Records from a data source:
*** Begin section ***

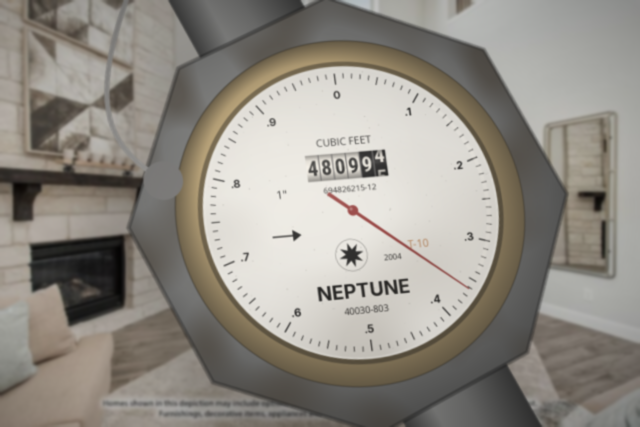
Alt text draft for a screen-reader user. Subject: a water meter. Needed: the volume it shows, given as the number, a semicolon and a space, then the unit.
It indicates 480994.36; ft³
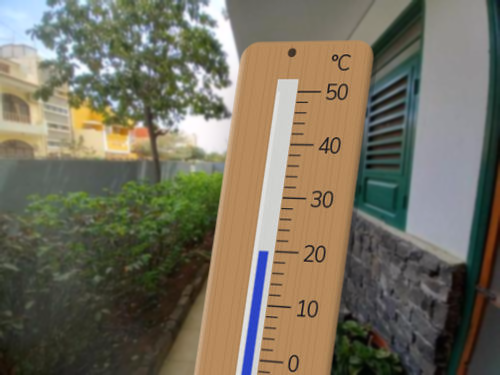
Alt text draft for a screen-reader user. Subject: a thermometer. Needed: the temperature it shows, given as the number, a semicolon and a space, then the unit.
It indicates 20; °C
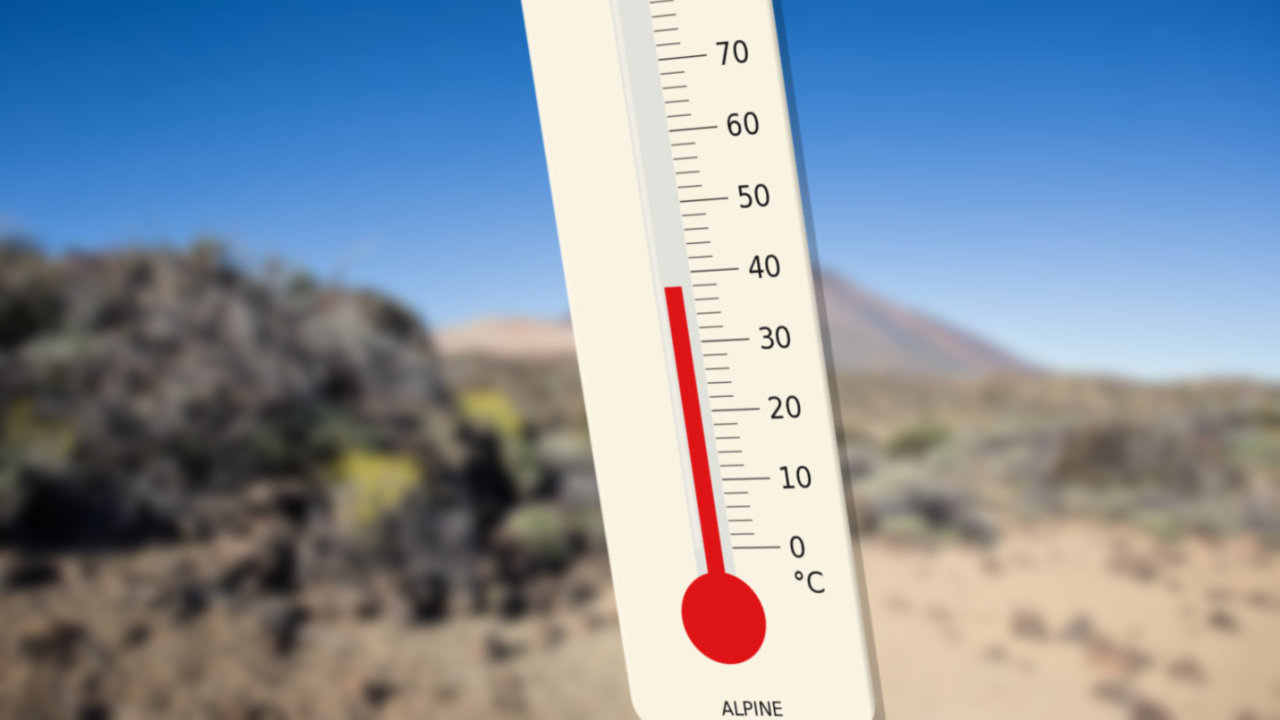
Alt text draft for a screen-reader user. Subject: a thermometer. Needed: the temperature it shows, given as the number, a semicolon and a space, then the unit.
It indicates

*** End section ***

### What is required
Please rewrite every item above, replacing "Alt text draft" with "Image description draft" and keeping everything else the same. Leave the pictures out.

### Solution below
Image description draft for a screen-reader user. Subject: a water meter. Needed: the volume it shows, given as the number, a semicolon and a space, then the unit.
It indicates 480994.36; ft³
Image description draft for a screen-reader user. Subject: a thermometer. Needed: the temperature it shows, given as the number, a semicolon and a space, then the unit.
It indicates 20; °C
Image description draft for a screen-reader user. Subject: a thermometer. Needed: the temperature it shows, given as the number, a semicolon and a space, then the unit.
It indicates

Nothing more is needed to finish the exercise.